Firstly, what's elementary is entirely a thing of convention. We weren't given the elementary functions on gold tablets by an angel, its purely a convention. To my mind, it makes sense to include the Lambert W function in that collection, its certainly no harder to work with than ln, and it appears in a great many computer language's maths libraries. I also don't really think its ugly. I've taken W and conjugated it by the exponential function. Put another way, if the inverse of the function g(x) = xe^x is W, the inverse of the function f(x) = x^x is f^(-1) = exp W exp^(-1). I think that's pretty nice.

By way of contrast, your W_i's are really arbitrary, and your solutions don't really say anything. They pretty much just say that the solution is the solution.

I've also reduced the number of times that x appears, and we're trying to find values for x.
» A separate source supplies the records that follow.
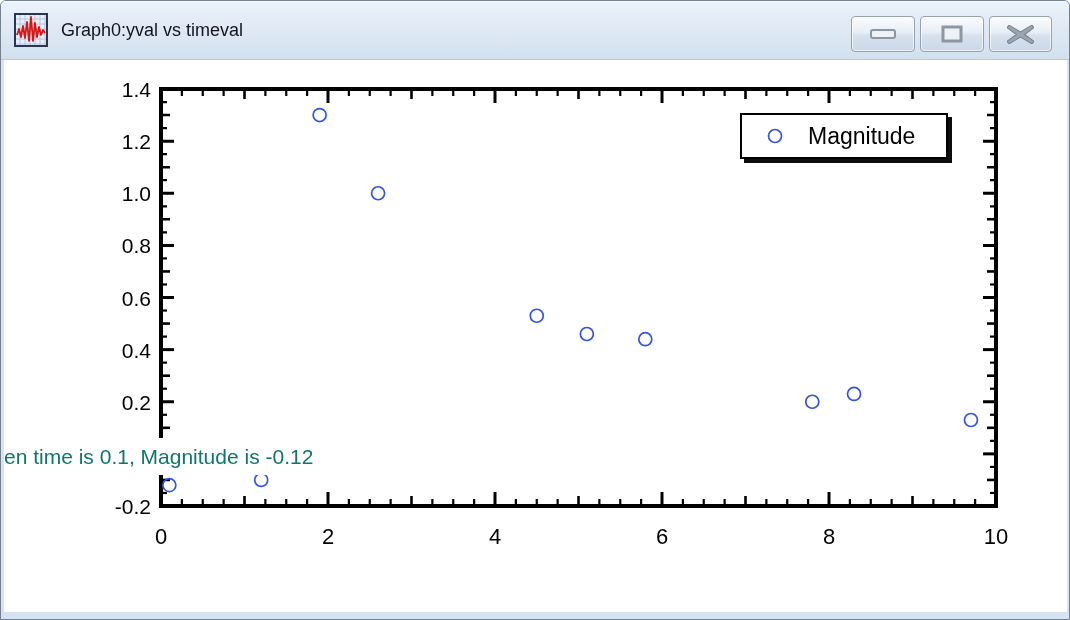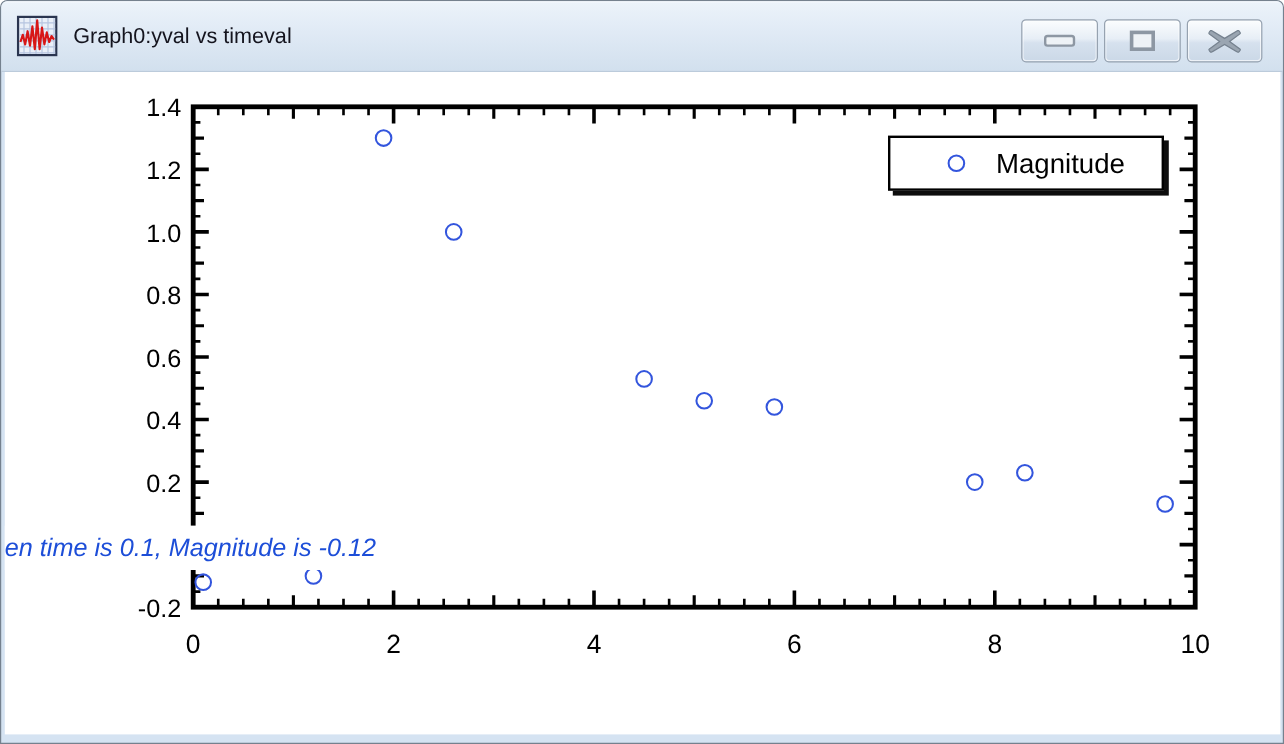--- a/index.html
+++ b/index.html
@@ -29,26 +29,26 @@
   .btn-max{left:919px;width:64px;}
   .btn-close{left:988px;width:63px;}
   .content{
     position:absolute;left:3px;top:58px;width:1063px;height:553px;
     background:#ffffff;z-index:1;
   }
   #plot-svg{position:absolute;left:0;top:0;z-index:2;pointer-events:none;}
   .annotation{
     position:absolute;left:3px;top:437px;width:398px;height:37px;
     background:#ffffff;z-index:4;
-    font-size:21px;line-height:37px;color:#1d4ed8;white-space:nowrap;overflow:hidden;font-style:italic;
+    font-size:21px;line-height:37px;color:#0f766e;white-space:nowrap;overflow:hidden;
   }
   .legend{
     position:absolute;left:739px;top:112px;width:204px;height:42px;
     background:#ffffff;border:2px solid #000;box-shadow:4px 4px 0 rgba(0,0,0,0.95);
-    display:flex;align-items:center;z-index:5;padding-left:22px;
+    display:flex;align-items:center;z-index:5;
   }
   .legend .marker{margin-left:24px;flex:0 0 auto;display:block;}
   .legend .legend-label{margin-left:24px;font-size:23px;color:#000;}
 </style>
 </head>
 <body>
 
 <div class="window">
 
   <div class="content"></div>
This is a step forward.

[Vaniver]

Maybe it could be possible that the solution whoever came up with the problem was looking for is something like:

x = 0+1
0+1^0+1^0+1^0+1^0+1 = 5

I would wager money this was the intent of the problem creator.

[BlueSoxSWJ]

I'm betting, instead, that the x^s are supposed to be infinite. In other words, solve x^(x^(x^(x^(x^(.....))) = 5.

Spoiler:

The simple trick is realizing that the infinite exponentiation also equals x raised to the same infinite exponentiation. Thus, the general solution:
x^(x^(x^(x^(...)))=n
x^n = n
x = nth root of n

[battlesnake]

x^(x^(x^(x^x))) = 5

Using X^Y = e^(Y ln(X) )

x^(x^(x^x)) = ln(5)/ln(x)

x^(x^x) = ln(ln(5)/ln(x)) / ln(x)

x^x = ln(ln(ln(5)/ln(x)) / ln(x)) / ln(x)

x = ln(ln(ln(ln(5) / ln(x)) / ln(x)) / ln(x)) / ln(x)

ln(ln(ln(ln(5) / ln(x)) / ln(x)) / ln(x)) / ln(x) - x = 0

Then a non-linear solver (aka trial and error) gives 1.5934... which is approx ln(5).